Justice, not jail—stop black deaths in custody

On June 20, coinciding with national mobilisations against the NT Intervention, more than 1000 people marched in Perth demanding justice for Mr Ward, an Aboriginal leader from the remote community of Warburton in WA.
Mr Ward died in the back of a van on January 27 2008, while in the custody of the GSL private prison company on a four-hour journey from Laverton to Kalgoorlie.
His pod had no air-conditioning and guards failed to check on his welfare, despite temperatures that day exceeding 50 degrees. He was found dead with severe third-degree burns on the metal floor of the pod.
Coroner Hope, in the findings of his inquest into the death said, “a question which is raised by the case is how a society which would like to think of itself as being civilized, could allow a human being to be transported in such circumstances”.
Hope’s findings reveal a racism deeply institutionalised in the justice system.
Mr Ward should never have been in custody. Picked up by for drink-driving, he was held illegally by police, making arbitrary assumptions about prior convictions. Mr Ward was denied bail and sent to Kalgoorlie after a “hearing” illegally convened in his cell.
The findings were handed down as two other deaths in custody inquiries opened.
One was in the NT, where a 22 year old man from Bulman had committed suicide after escaping police custody. He was arrested by police installed in the community by the NT Intervention. They were pursuing child-sex charges against the man for a loving relationship with his 15-year-old girlfriend.

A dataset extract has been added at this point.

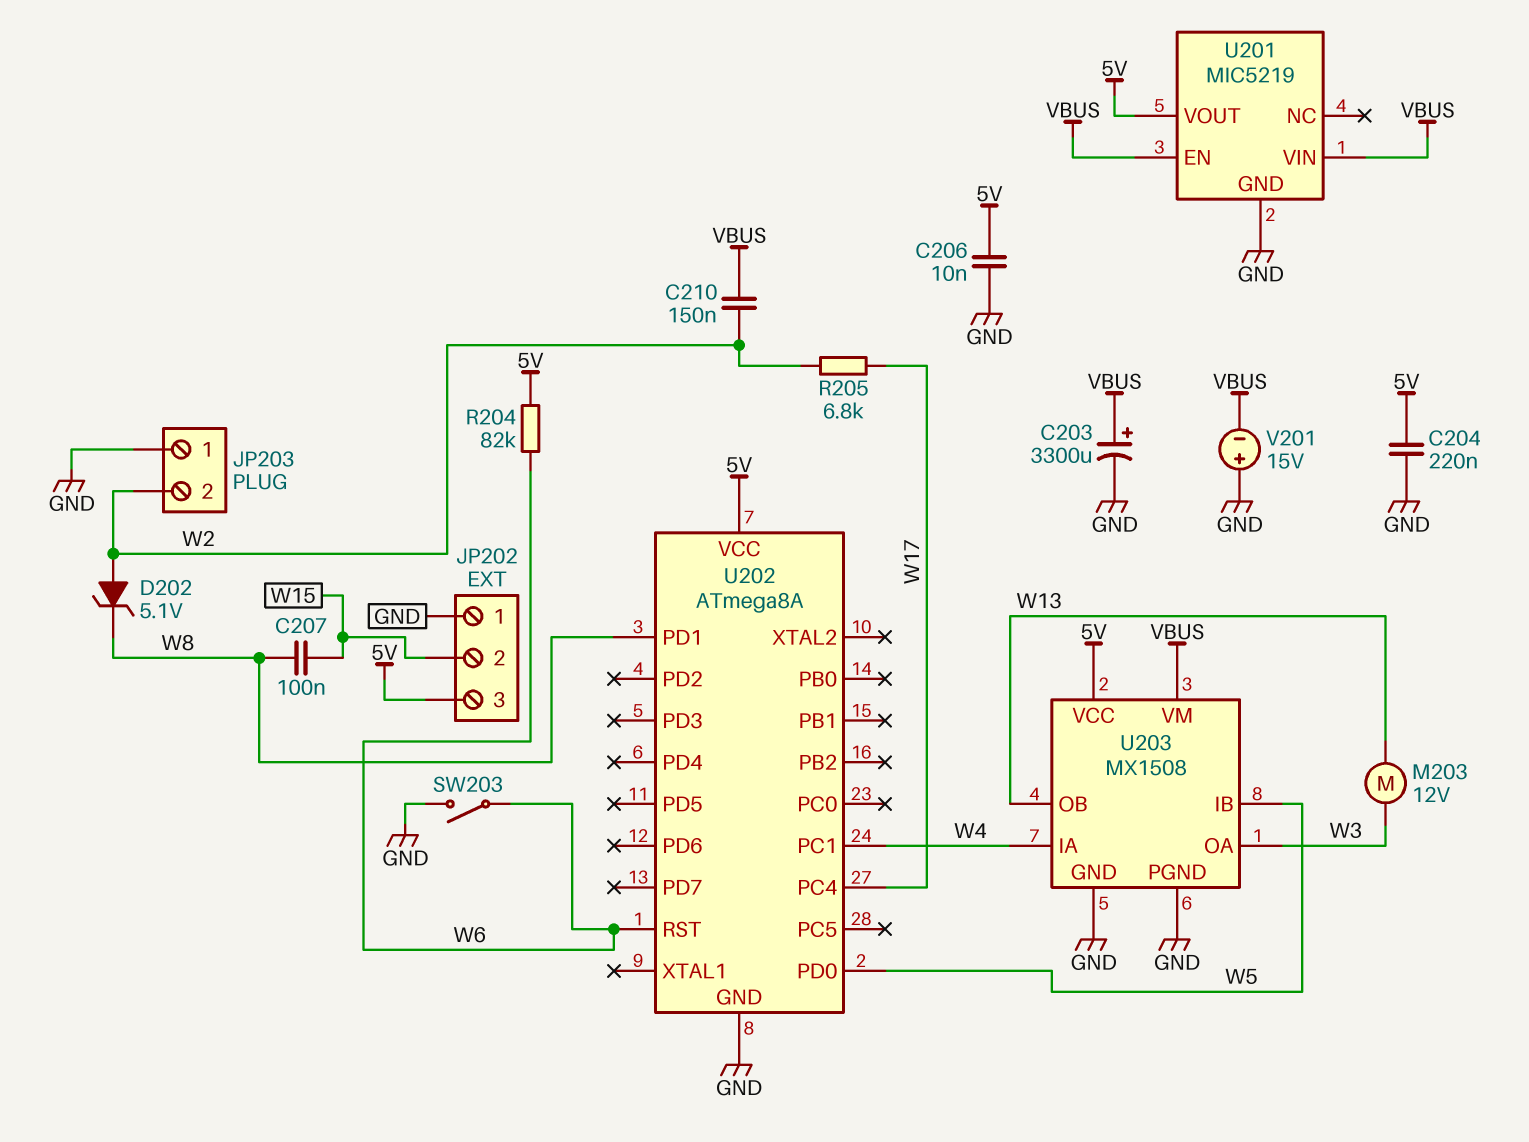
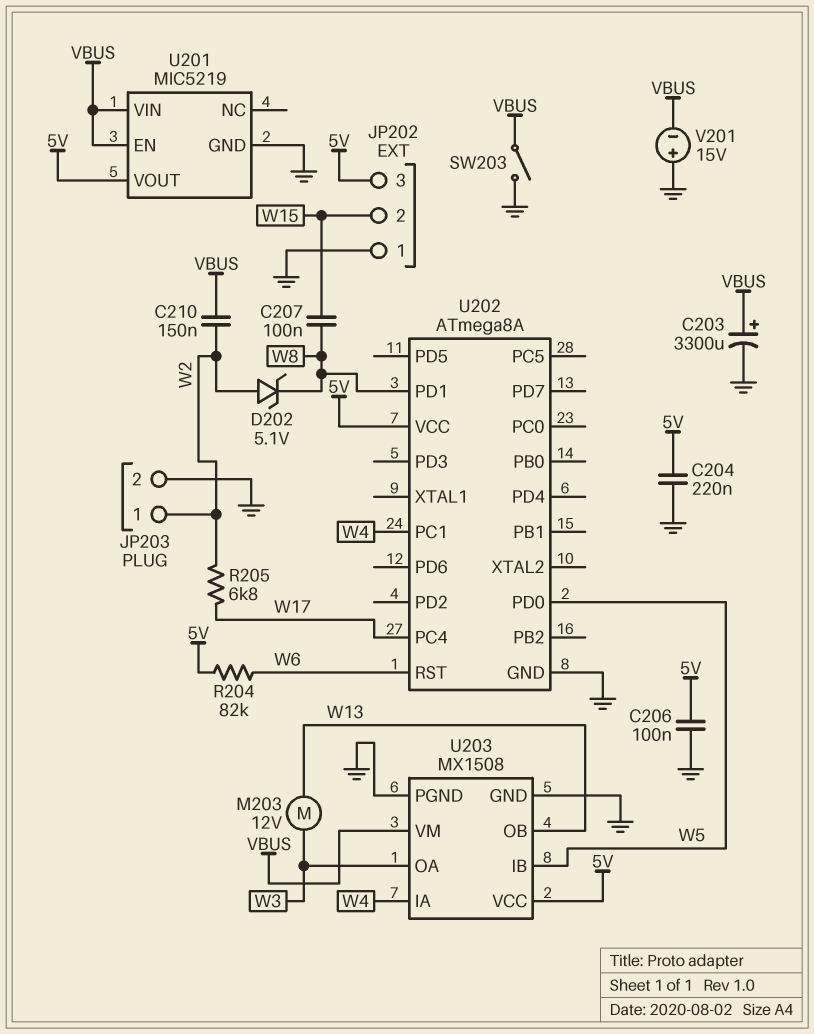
C206: 10nF (5V, GND) -> 100nF (5V, GND)
JP203 pin 1: GND -> W2
JP203 pin 2: W2 -> GND
SW203: switch (GND, W6) -> switch (GND, VBUS)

On Palm Island, a new inquiry into the 2004 death in custody of Mulrunji Doomadgee was ordered by the Supreme Court, following an appeal by Senior Sargent Hurley, who had been found responsible for the death.
Horrific deaths in custody flow from escalating rates of incarceration. A report by the National Indigenous Drug and Alcohol Committee released in July found that “one in four prisoners in Australia is Indigenous and their over representation in the jail system is only getting worse”. Indigenous people make up only 2 per cent of Australia’s population.
Incarceration of Aboriginal men in Australia happens at five times the rate of black men in South Africa under Apartheid. In the NT, 83 per cent of prisoners are Aboriginal.
Racist government policy and punitive controls are directly responsible for the carnage. Since the NT Intervention, incarceration rates have increased more than 10 per cent. This year’s federal budget slashed funding to Aboriginal legal aid services. In WA, Aboriginal Legal Service lawyers, currently forced to see more than 50 clients a day, are threatening to walk off the job.